实际上,她在心里不断哀嚎不要去,不要去,困死了!我要回家睡觉觉!
谢应淮看着宋青禾快睁不开的眼睛,唇角溢出一丝淡淡的笑:“好。”
就是不要如了她的意。
皇帝书房重地,闲杂人等勿进。
宋青禾被安排在御书房偏殿西厢房,桌子上摆了满满一桌子糕点。
她困的要死,却坐在桌子前挪不动脚步。
桂花赤豆糕、牛奶冻糕、豌豆酥、兰花糕······,不但造型漂亮,还香气扑鼻。
乖乖!当皇帝就是好,一个人吃这么多糕点?
她捏起一块绿豆凉糕,闭着眼睛放进嘴里,冰冰凉凉,不甜不腻,好吃。
嘴里嚼着,手里拿着,头一点一点的,快掉到了桌子上。
隔壁书房,皇帝打开暗格,站在二楼,向下俯视宋青禾。
“母后先是逼迫我为你和越寻雪赐婚,今日又故意说她送给三嫂的礼物不值钱,刺激我主动站出来帮三嫂要赏赐,然后把八彩八宝手镯赏赐给三嫂。”
“母后到底是什么意思?”
“她若是疼爱越寻雪,一开始就不该把越寻雪许给你,若是不疼爱她,怎么会把她最珍视的镯子给她?”

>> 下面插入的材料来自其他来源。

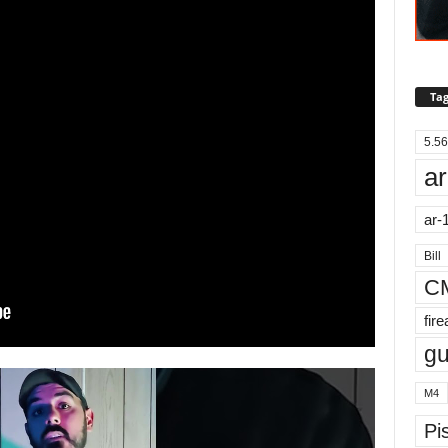
Tag
5.56
ar
ar-
Bill
C
fir
g
M4
Pis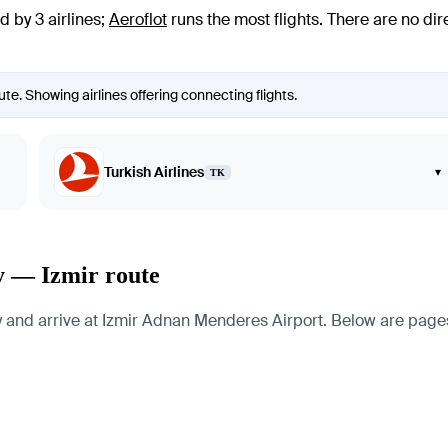
d by 3 airlines
;
Aeroflot
runs the most flights
. There are no di
te. Showing airlines offering connecting flights.
Turkish Airlines
▾
TK
y — Izmir route
nd arrive at Izmir Adnan Menderes Airport. Below are pages for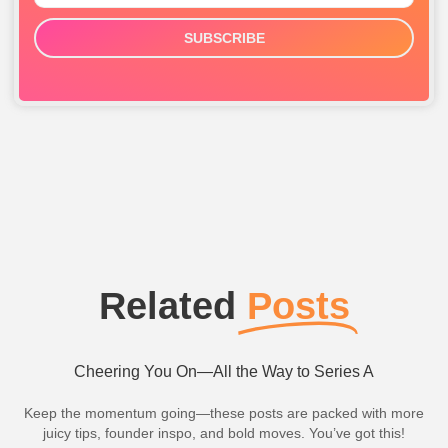
SUBSCRIBE
Related
Posts
Cheering You On—All the Way to Series A
Keep the momentum going—these posts are packed with more
juicy tips, founder inspo, and bold moves. You’ve got this!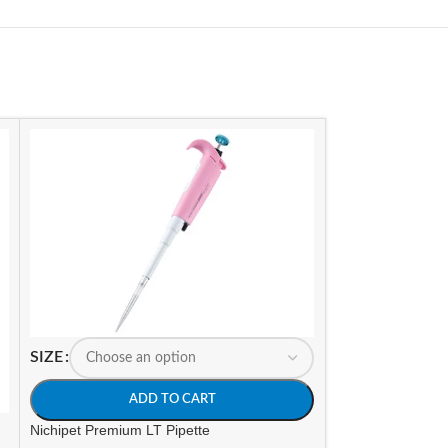
SIZE
ADD TO CART
Nichipet Premium LT Pipette
-15%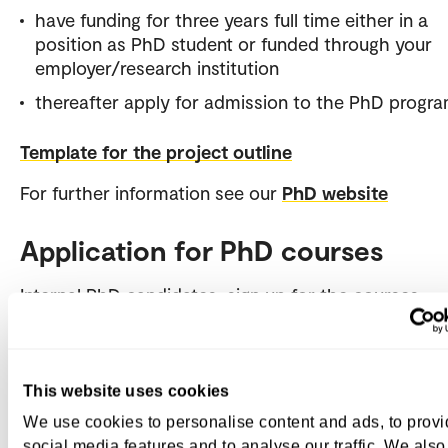
have funding for three years full time either in a
position as PhD student or funded through your
employer/research institution
thereafter apply for admission to the PhD prog
Template for the project outline
For further information see our
PhD website
Application for PhD courses
Internal PhD candidates sign up for the courses
in
StudentWeb
, and send a summary of their projec
max one page, to the PhD Administration.
External PhD candidates apply through
Søknadswe
This website uses cookies
upload required documentation such as:
We use cookies to personalise content and ads, to prov
social media features and to analyse our traffic. We also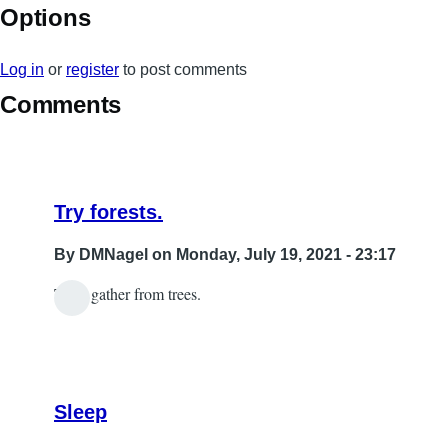
Options
Log in
or
register
to post comments
Comments
Try forests.
By
DMNagel
on Monday, July 19, 2021 - 23:17
Then gather from trees.
In
reply
to
wood
Sleep
by
Sabrina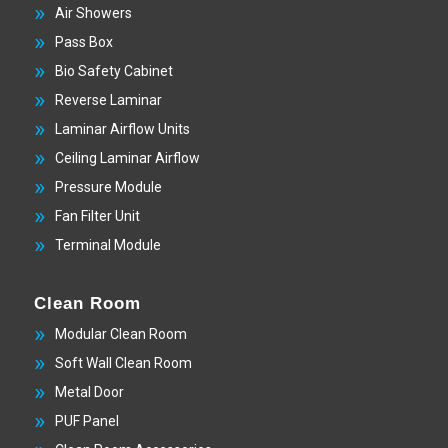
Air Showers
Pass Box
Bio Safety Cabinet
Reverse Laminar
Laminar Airflow Units
Ceiling Laminar Airflow
Pressure Module
Fan Filter Unit
Terminal Module
Clean Room
Modular Clean Room
Soft Wall Clean Room
Metal Door
PUF Panel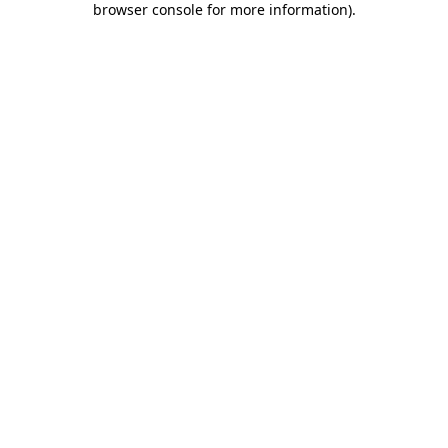
browser console for more information)
.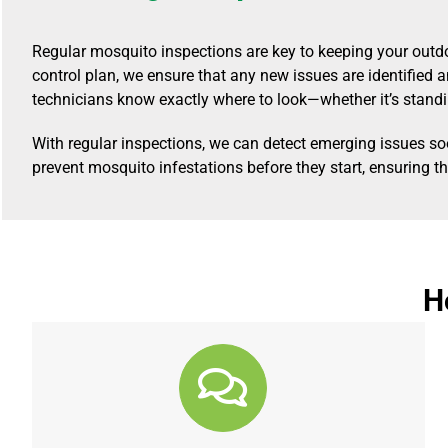
Regular mosquito inspections are key to keeping your outd
control plan, we ensure that any new issues are identified
technicians know exactly where to look—whether it’s standi
With regular inspections, we can detect emerging issues s
prevent mosquito infestations before they start, ensuring t
H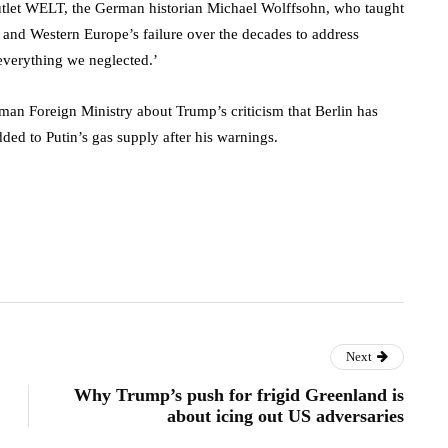
utlet WELT, the German historian Michael Wolffsohn, who taught
nd Western Europe’s failure over the decades to address
 everything we neglected.’
rman Foreign Ministry about Trump’s criticism that Berlin has
ed to Putin’s gas supply after his warnings.
Next
Why Trump’s push for frigid Greenland is
about icing out US adversaries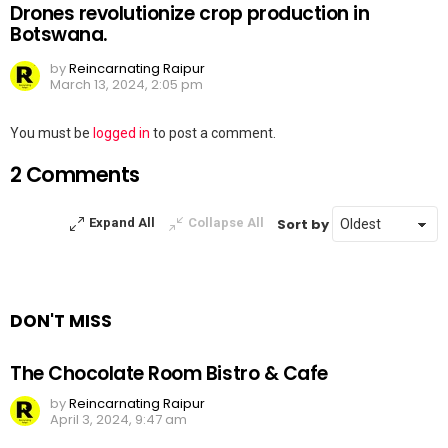
Drones revolutionize crop production in
Botswana.
by
Reincarnating Raipur
March 13, 2024, 2:05 pm
Leave
You must be
logged in
to post a comment.
a
2 Comments
Reply
Sort by
Expand All
Collapse All
DON'T MISS
The Chocolate Room Bistro & Cafe
by
Reincarnating Raipur
April 3, 2024, 9:47 am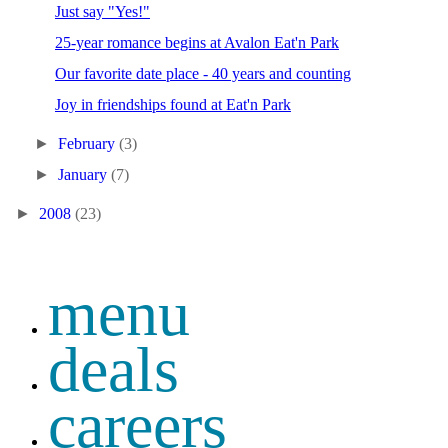
Just say "Yes!"
25-year romance begins at Avalon Eat'n Park
Our favorite date place - 40 years and counting
Joy in friendships found at Eat'n Park
►
February
(3)
►
January
(7)
►
2008
(23)
menu
deals
careers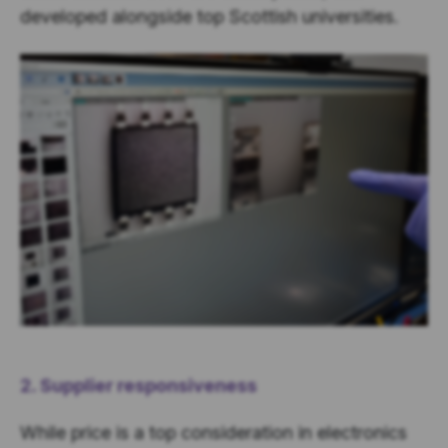
developed alongside top Scottish universities
.
2. Supplier responsiveness
While price is a top consideration in electronics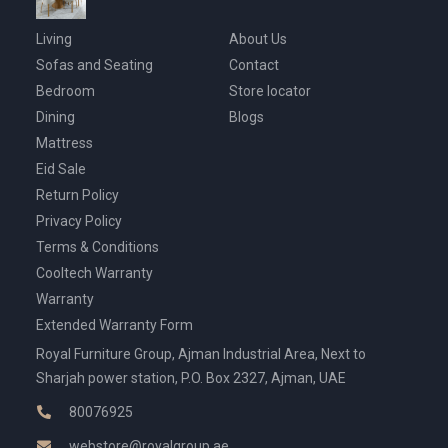
Living
About Us
Sofas and Seating
Contact
Bedroom
Store locator
Dining
Blogs
Mattress
Eid Sale
Return Policy
Privacy Policy
Terms & Conditions
Cooltech Warranty
Warranty
Extended Warranty Form
Royal Furniture Group, Ajman Industrial Area, Next to
Sharjah power station, P.O. Box 2327, Ajman, UAE
80076925
webstore@royalgroup.ae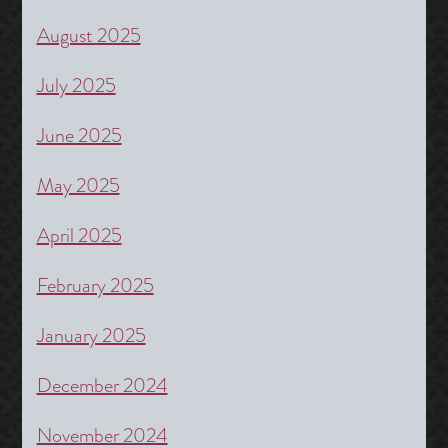
August 2025
July 2025
June 2025
May 2025
April 2025
February 2025
January 2025
December 2024
November 2024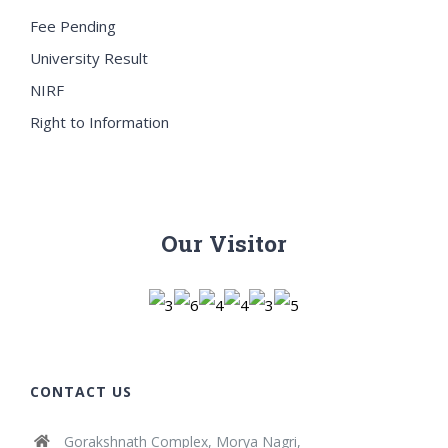
Fee Pending
University Result
NIRF
Right to Information
Our Visitor
CONTACT US
Gorakshnath Complex, Morya Nagri,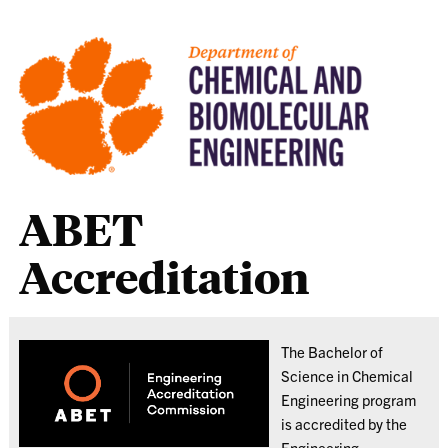
ABET
Accreditation
The Bachelor of
Science in Chemical
Engineering program
is accredited by the
Engineering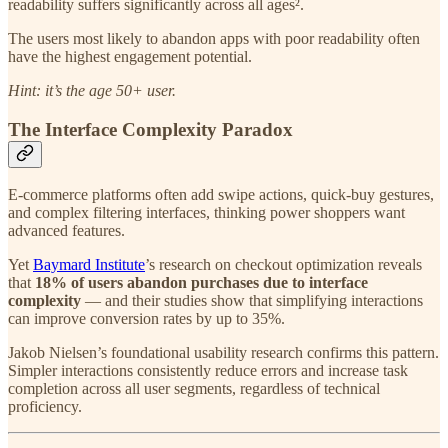
readability suffers significantly across all ages².
The users most likely to abandon apps with poor readability often
have the highest engagement potential.
Hint: it’s the age 50+ user.
The Interface Complexity Paradox
E-commerce platforms often add swipe actions, quick-buy gestures,
and complex filtering interfaces, thinking power shoppers want
advanced features.
Yet
Baymard Institute
’s research on checkout optimization reveals
that
18% of users abandon purchases due to interface
complexity
— and their studies show that simplifying interactions
can improve conversion rates by up to 35%.
Jakob Nielsen’s foundational usability research confirms this pattern.
Simpler interactions consistently reduce errors and increase task
completion across all user segments, regardless of technical
proficiency.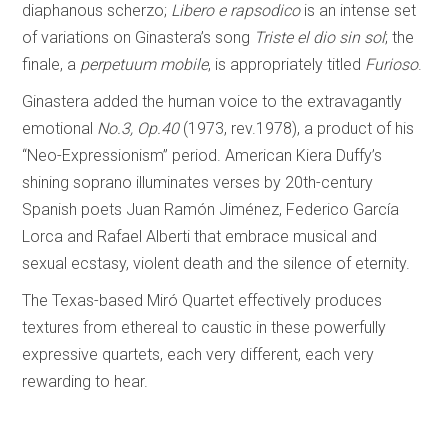
diaphanous scherzo;
Libero e rapsodico
is an intense set
of variations on Ginastera’s song
Triste el dio sin sol
; the
finale, a
perpetuum mobile
, is appropriately titled
Furioso
.
Ginastera added the human voice to the extravagantly
emotional
No.3, Op.40
(1973, rev.1978), a product of his
“Neo-Expressionism” period. American Kiera Duffy’s
shining soprano illuminates verses by 20th-century
Spanish poets Juan Ramón Jiménez, Federico García
Lorca and Rafael Alberti that embrace musical and
sexual ecstasy, violent death and the silence of eternity.
The Texas-based Miró Quartet effectively produces
textures from ethereal to caustic in these powerfully
expressive quartets, each very different, each very
rewarding to hear.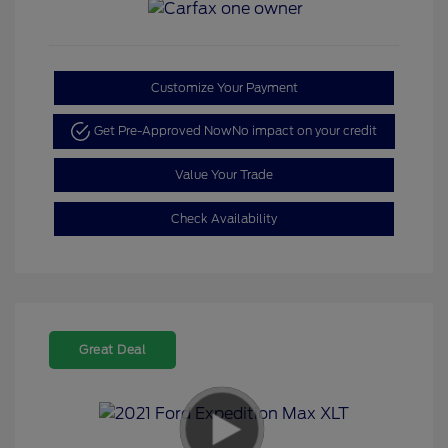
Customize Your Payment
Get Pre-Approved Now
No impact on your credit
Value Your Trade
Check Availability
Great Deal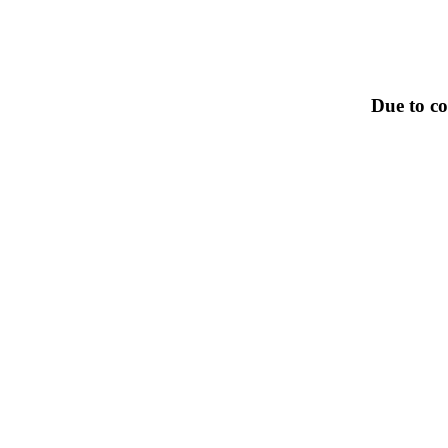
Due to co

谢应淮脑子比皇帝还乱,许红岫?越寻雪?太后另眼相待?
他新王妃身上的秘密,可太有意思了!
“不知道,我会让人去查。”
宋青禾硬撑着吃了三块糕点,再撑不住,摇摇晃晃爬上床,一秒入睡。
明亮的烛火下,谢应淮看一眼漆黑的夜空,关上窗,收起书,脱掉外衫,在宋青禾身边躺下。
已经宫禁,宋青禾还没醒,他们只得留宿宫中。
她睡的正香,感觉到身旁似乎有一个温暖的东西靠过来,她像小猫一样向热源钻过去,还往怀里拱了拱。